Using the formula in getting the perimeter and area of a rectangle, these equations translate to:
$Perimeter: P = 2(L + W) = 92$ (equation 1)
$Area: A = L\:x\:W = 525$ (equation 2)
Next, we are going to use the first equation to solve for the second equation: $$2(L + W) = 92$$ $$L + W = \frac{92}{2}$$ $$L + W = 46$$
Solving for $W$, we have $$W = 46 - L$$
Substituting to equation 2: $$L\:x\:W = 525$$ $$L (46-L) = 525$$ $$46L - L^{2} = 525$$
To be able to find the roots, we need to rewrite this equation into the quadratic form $ax^{2} +bx + c = 0$, and use the quadratic formula to solve for the value/s $L$.

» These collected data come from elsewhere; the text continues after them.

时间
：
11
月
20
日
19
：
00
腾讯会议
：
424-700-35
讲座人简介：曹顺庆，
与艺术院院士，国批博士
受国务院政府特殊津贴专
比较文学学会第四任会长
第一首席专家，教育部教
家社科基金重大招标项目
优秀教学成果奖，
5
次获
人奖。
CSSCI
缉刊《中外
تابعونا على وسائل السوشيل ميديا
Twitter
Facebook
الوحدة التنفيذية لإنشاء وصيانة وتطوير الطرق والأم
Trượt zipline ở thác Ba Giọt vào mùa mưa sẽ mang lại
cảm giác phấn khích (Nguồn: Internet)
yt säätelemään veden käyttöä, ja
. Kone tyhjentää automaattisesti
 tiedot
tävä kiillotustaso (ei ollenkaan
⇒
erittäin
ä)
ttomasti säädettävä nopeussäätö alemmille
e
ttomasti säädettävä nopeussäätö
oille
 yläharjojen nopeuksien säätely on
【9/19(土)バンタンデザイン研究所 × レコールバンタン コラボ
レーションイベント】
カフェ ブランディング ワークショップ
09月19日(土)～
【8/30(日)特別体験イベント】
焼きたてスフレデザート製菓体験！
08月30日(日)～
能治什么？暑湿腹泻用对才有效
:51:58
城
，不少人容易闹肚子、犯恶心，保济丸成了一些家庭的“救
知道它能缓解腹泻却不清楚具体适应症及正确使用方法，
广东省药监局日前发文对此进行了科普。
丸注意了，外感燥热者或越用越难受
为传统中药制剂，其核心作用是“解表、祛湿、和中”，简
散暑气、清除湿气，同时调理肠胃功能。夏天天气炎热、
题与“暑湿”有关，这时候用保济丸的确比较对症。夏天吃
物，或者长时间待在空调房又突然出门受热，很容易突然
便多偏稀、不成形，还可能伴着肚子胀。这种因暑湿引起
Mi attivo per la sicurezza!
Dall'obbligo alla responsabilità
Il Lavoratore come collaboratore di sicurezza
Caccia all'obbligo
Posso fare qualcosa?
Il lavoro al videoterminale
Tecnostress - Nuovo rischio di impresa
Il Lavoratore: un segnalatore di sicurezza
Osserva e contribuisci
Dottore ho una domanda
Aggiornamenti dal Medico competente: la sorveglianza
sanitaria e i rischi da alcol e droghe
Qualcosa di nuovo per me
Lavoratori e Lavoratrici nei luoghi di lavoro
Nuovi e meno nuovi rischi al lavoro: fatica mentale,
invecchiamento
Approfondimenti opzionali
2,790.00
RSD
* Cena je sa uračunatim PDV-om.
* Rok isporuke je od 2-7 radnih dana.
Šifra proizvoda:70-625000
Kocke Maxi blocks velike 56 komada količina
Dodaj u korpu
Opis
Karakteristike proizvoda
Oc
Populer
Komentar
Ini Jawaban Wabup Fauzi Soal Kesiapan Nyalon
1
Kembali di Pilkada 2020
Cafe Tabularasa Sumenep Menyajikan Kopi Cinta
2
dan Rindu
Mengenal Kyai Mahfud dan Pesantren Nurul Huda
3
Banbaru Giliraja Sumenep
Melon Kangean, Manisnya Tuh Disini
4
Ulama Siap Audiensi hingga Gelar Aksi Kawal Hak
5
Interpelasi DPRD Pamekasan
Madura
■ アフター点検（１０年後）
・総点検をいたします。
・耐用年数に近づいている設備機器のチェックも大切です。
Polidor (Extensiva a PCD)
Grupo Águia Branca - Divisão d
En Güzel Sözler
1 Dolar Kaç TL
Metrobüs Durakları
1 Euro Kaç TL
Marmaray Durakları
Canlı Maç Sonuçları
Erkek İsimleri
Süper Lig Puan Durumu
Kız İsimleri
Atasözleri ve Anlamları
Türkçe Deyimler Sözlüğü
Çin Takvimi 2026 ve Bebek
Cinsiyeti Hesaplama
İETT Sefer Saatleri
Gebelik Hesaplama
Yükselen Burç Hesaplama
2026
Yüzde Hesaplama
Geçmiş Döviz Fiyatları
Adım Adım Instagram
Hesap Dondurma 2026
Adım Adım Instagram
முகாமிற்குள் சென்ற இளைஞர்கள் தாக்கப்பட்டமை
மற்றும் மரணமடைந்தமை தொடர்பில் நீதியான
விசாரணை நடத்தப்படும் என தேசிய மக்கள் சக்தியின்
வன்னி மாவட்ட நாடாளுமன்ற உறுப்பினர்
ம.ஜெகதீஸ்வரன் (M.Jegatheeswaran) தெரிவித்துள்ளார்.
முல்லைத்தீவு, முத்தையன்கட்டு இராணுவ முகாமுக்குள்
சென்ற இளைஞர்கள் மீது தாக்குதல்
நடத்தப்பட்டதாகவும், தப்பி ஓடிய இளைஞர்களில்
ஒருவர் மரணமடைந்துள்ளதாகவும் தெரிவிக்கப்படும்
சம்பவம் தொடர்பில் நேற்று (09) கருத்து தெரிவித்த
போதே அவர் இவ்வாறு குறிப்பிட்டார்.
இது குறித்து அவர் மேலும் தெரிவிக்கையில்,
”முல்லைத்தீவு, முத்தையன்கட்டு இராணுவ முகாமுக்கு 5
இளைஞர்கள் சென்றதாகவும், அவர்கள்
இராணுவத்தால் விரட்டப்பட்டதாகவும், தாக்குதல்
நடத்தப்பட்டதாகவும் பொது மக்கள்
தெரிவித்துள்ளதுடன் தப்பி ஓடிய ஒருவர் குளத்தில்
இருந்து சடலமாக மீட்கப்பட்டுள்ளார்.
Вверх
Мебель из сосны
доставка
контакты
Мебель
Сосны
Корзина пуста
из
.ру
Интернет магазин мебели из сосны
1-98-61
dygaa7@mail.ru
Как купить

Thus, we have: $$-L^{2} + 46L -525 = 0$$ with $a = -1$, $b = 46$, and $c = -525$
Using the quadratic formula: $$L = \frac{-b ± \sqrt{(b^{2}-4ac)}}{2a}$$ $$L = \frac{-46 ± \sqrt{(46^{2}-4(-1)(-525)}}{2(-1)}$$ $$L = \frac{-46 ± \sqrt{16}}{-2}$$ $$L = 21$$ $$L= 25$$
When $L=21$, equation 1 where $P = 2(L+W) = 92$ will be: $$2(21 + W) = 92$$ $$21 + W = 46$$ $$W = 25$$
When $L=25$, equation 1 where $P = 2(L+W) = 92$ will be: $$2(25 + W) = 92$$ $$25 + W = 46$$ $$W = 21$$
Since it is a holding pen, then the width will be less than the length, hence, the $L = 25 ft.$ while the $W = 21 ft$.